Sabri's murder was met with condemnation from many public figures in Pakistan and India, and several protests were organised against the killing.

===Perpetrators===
According to local Pakistani media like Dawn News, Tehrik-i-Taliban Pakistan (TTP) claimed responsibility for killing Amjad Sabri. The responsibility was claimed by the group's spokesman, Qari Saifullah Mehsud. Qari Saifullah Mehsud was later shot dead by an unknown gunman in Khost province of Afghanistan on 29 December 2019. Mehsud was a key TTP commander and was among the terrorists most wanted by Pakistan for his involvement in several terror attacks in the country. He was previously arrested by U.S. forces in Afghanistan in 2016 but was later released after he spent 14 weeks in jail in Afghanistan.
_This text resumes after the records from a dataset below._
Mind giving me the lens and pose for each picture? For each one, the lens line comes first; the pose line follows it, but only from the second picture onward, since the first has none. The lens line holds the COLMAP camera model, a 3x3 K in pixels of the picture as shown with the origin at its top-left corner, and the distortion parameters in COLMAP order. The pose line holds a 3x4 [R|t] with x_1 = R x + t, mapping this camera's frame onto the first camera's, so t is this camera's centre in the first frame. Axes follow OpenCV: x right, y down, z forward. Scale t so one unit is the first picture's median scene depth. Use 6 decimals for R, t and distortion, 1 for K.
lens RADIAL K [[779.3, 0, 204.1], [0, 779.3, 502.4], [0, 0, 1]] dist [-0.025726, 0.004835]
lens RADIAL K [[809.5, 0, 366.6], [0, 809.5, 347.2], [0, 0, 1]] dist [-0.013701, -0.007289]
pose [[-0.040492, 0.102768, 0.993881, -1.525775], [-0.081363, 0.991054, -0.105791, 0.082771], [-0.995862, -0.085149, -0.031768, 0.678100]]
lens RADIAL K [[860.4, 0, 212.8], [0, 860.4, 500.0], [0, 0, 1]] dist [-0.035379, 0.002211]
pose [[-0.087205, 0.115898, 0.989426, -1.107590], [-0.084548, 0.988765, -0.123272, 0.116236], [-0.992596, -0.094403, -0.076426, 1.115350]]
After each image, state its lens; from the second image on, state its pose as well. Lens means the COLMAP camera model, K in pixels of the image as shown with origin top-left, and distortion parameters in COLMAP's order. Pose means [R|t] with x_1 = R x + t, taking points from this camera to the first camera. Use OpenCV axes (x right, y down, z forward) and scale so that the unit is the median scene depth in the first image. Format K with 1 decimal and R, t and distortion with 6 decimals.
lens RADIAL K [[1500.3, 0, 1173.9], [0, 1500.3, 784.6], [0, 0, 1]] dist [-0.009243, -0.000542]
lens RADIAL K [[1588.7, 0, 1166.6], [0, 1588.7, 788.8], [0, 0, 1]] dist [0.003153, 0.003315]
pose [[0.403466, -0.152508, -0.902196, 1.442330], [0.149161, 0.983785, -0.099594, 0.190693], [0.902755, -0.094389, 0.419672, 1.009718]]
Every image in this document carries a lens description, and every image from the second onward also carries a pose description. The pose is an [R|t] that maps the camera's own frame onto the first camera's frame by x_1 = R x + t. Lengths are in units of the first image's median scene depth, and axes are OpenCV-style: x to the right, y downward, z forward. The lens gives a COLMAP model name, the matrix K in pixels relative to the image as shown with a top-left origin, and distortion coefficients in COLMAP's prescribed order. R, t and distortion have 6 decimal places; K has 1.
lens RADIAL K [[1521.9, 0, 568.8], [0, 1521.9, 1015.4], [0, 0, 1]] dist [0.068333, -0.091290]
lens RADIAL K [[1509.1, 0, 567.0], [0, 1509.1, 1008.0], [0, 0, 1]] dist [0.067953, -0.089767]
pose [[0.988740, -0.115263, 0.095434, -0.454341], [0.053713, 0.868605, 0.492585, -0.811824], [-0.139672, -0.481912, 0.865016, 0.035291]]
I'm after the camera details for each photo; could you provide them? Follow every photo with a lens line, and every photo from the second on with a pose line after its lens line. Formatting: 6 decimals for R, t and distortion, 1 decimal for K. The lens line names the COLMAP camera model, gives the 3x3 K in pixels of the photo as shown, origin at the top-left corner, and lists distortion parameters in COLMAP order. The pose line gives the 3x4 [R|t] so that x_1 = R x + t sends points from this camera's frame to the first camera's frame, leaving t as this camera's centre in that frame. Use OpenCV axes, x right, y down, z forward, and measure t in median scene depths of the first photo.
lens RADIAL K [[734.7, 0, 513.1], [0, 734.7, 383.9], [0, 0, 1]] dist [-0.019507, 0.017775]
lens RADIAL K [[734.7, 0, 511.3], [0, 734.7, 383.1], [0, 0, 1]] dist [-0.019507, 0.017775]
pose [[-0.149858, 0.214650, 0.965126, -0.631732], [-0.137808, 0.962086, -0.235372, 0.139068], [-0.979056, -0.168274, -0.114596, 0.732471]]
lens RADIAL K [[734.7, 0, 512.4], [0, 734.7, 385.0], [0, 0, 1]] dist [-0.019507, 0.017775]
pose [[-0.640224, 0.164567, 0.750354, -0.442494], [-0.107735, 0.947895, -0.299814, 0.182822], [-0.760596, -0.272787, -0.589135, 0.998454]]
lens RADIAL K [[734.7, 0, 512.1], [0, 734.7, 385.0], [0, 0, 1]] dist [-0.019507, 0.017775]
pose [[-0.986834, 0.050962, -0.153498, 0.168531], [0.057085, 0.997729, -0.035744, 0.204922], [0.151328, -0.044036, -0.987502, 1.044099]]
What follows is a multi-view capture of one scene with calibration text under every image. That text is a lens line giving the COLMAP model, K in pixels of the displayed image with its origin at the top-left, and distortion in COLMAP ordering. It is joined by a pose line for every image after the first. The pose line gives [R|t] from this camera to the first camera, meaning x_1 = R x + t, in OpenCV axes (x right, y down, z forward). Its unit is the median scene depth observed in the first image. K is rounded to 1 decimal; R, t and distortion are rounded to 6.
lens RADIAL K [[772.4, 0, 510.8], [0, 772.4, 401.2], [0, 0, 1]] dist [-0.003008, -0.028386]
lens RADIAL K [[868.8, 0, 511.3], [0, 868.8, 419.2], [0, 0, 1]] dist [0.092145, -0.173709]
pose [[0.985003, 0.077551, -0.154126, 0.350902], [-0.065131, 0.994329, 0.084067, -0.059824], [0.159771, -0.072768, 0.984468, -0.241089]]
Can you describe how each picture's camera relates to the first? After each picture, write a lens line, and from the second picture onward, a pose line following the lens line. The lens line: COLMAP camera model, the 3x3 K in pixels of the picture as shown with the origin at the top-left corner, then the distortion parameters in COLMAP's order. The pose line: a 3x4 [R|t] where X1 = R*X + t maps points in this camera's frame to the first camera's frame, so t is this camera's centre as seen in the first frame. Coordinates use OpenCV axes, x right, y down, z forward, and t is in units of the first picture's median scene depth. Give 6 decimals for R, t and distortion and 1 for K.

==Awards and recognition==
- In 2018, Sabri was posthumously awarded the Sitara-i-Imtiaz – Pakistan's third highest civilian honour – by President Mamnoon Hussain.
- Amjad Sabri's voice featured in the track "Church" on Coldplay's 2019 album Everyday Life.

==Legacy==
According to a major newspaper of Pakistan, "He lived a life above worldly emotions, and did not consider his contemporaries as rivals. When singer Atif Aslam showed interest in singing the famous Qawwali 'Tajdar-e-Haram', which was originally sung by Amjad's father, Amjad not only permitted it, but also praised Atif for delivering a powerful and befitting rendition".

National Public Radio's obituary for Amjad Sabri gives a summary definition of qawwali this way, "In South Asia, qawwali is also one of the most popular and relatable expressions of Islam and of Sufism - the hugely diverse, mystical branch of Islam that emphasizes having a personal connection to God, as well as embracing tolerance, peace and equality".